(Job item): Some entries follow. Reproduce exactly the lines starting at the one with "Практическая реализация Cursor" and stopping after the one with "## Заключение: Эволюционирующая".
"""
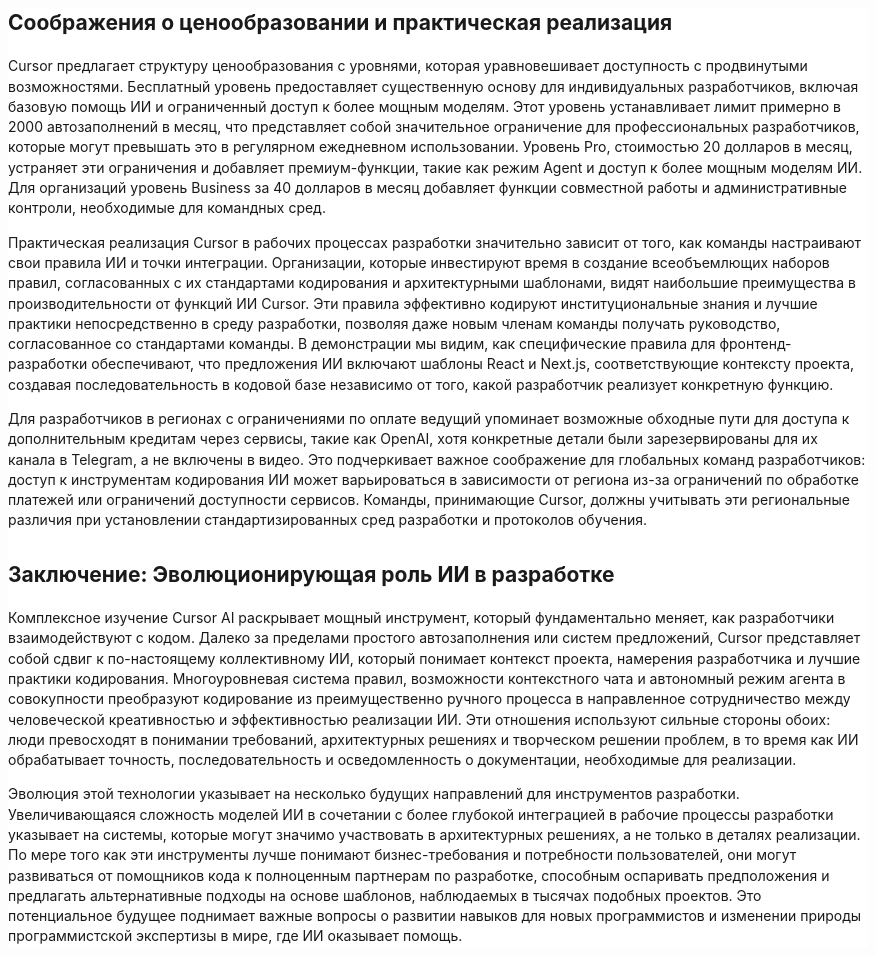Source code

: ## Соображения о ценообразовании и практическая реализация

Cursor предлагает структуру ценообразования с уровнями, которая уравновешивает доступность с продвинутыми возможностями. Бесплатный уровень предоставляет существенную основу для индивидуальных разработчиков, включая базовую помощь ИИ и ограниченный доступ к более мощным моделям. Этот уровень устанавливает лимит примерно в 2000 автозаполнений в месяц, что представляет собой значительное ограничение для профессиональных разработчиков, которые могут превышать это в регулярном ежедневном использовании. Уровень Pro, стоимостью 20 долларов в месяц, устраняет эти ограничения и добавляет премиум-функции, такие как режим Agent и доступ к более мощным моделям ИИ. Для организаций уровень Business за 40 долларов в месяц добавляет функции совместной работы и административные контроли, необходимые для командных сред.

Практическая реализация Cursor в рабочих процессах разработки значительно зависит от того, как команды настраивают свои правила ИИ и точки интеграции. Организации, которые инвестируют время в создание всеобъемлющих наборов правил, согласованных с их стандартами кодирования и архитектурными шаблонами, видят наибольшие преимущества в производительности от функций ИИ Cursor. Эти правила эффективно кодируют институциональные знания и лучшие практики непосредственно в среду разработки, позволяя даже новым членам команды получать руководство, согласованное со стандартами команды. В демонстрации мы видим, как специфические правила для фронтенд-разработки обеспечивают, что предложения ИИ включают шаблоны React и Next.js, соответствующие контексту проекта, создавая последовательность в кодовой базе независимо от того, какой разработчик реализует конкретную функцию.

Для разработчиков в регионах с ограничениями по оплате ведущий упоминает возможные обходные пути для доступа к дополнительным кредитам через сервисы, такие как OpenAI, хотя конкретные детали были зарезервированы для их канала в Telegram, а не включены в видео. Это подчеркивает важное соображение для глобальных команд разработчиков: доступ к инструментам кодирования ИИ может варьироваться в зависимости от региона из-за ограничений по обработке платежей или ограничений доступности сервисов. Команды, принимающие Cursor, должны учитывать эти региональные различия при установлении стандартизированных сред разработки и протоколов обучения.

## Заключение: Эволюционирующая роль ИИ в разработке

Комплексное изучение Cursor AI раскрывает мощный инструмент, который фундаментально меняет, как разработчики взаимодействуют с кодом. Далеко за пределами простого автозаполнения или систем предложений, Cursor представляет собой сдвиг к по-настоящему коллективному ИИ, который понимает контекст проекта, намерения разработчика и лучшие практики кодирования. Многоуровневая система правил, возможности контекстного чата и автономный режим агента в совокупности преобразуют кодирование из преимущественно ручного процесса в направленное сотрудничество между человеческой креативностью и эффективностью реализации ИИ. Эти отношения используют сильные стороны обоих: люди превосходят в понимании требований, архитектурных решениях и творческом решении проблем, в то время как ИИ обрабатывает точность, последовательность и осведомленность о документации, необходимые для реализации.

Эволюция этой технологии указывает на несколько будущих направлений для инструментов разработки. Увеличивающаяся сложность моделей ИИ в сочетании с более глубокой интеграцией в рабочие процессы разработки указывает на системы, которые могут значимо участвовать в архитектурных решениях, а не только в деталях реализации. По мере того как эти инструменты лучше понимают бизнес-требования и потребности пользователей, они могут развиваться от помощников кода к полноценным партнерам по разработке, способным оспаривать предположения и предлагать альтернативные подходы на основе шаблонов, наблюдаемых в тысячах подобных проектов. Это потенциальное будущее поднимает важные вопросы о развитии навыков для новых программистов и изменении природы программистской экспертизы в мире, где ИИ оказывает помощь.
"""
(Written answer):
Практическая реализация Cursor в рабочих процессах разработки значительно зависит от того, как команды настраивают свои правила ИИ и точки интеграции. Организации, которые инвестируют время в создание всеобъемлющих наборов правил, согласованных с их стандартами кодирования и архитектурными шаблонами, видят наибольшие преимущества в производительности от функций ИИ Cursor. Эти правила эффективно кодируют институциональные знания и лучшие практики непосредственно в среду разработки, позволяя даже новым членам команды получать руководство, согласованное со стандартами команды. В демонстрации мы видим, как специфические правила для фронтенд-разработки обеспечивают, что предложения ИИ включают шаблоны React и Next.js, соответствующие контексту проекта, создавая последовательность в кодовой базе независимо от того, какой разработчик реализует конкретную функцию.

Для разработчиков в регионах с ограничениями по оплате ведущий упоминает возможные обходные пути для доступа к дополнительным кредитам через сервисы, такие как OpenAI, хотя конкретные детали были зарезервированы для их канала в Telegram, а не включены в видео. Это подчеркивает важное соображение для глобальных команд разработчиков: доступ к инструментам кодирования ИИ может варьироваться в зависимости от региона из-за ограничений по обработке платежей или ограничений доступности сервисов. Команды, принимающие Cursor, должны учитывать эти региональные различия при установлении стандартизированных сред разработки и протоколов обучения.

## Заключение: Эволюционирующая роль ИИ в разработке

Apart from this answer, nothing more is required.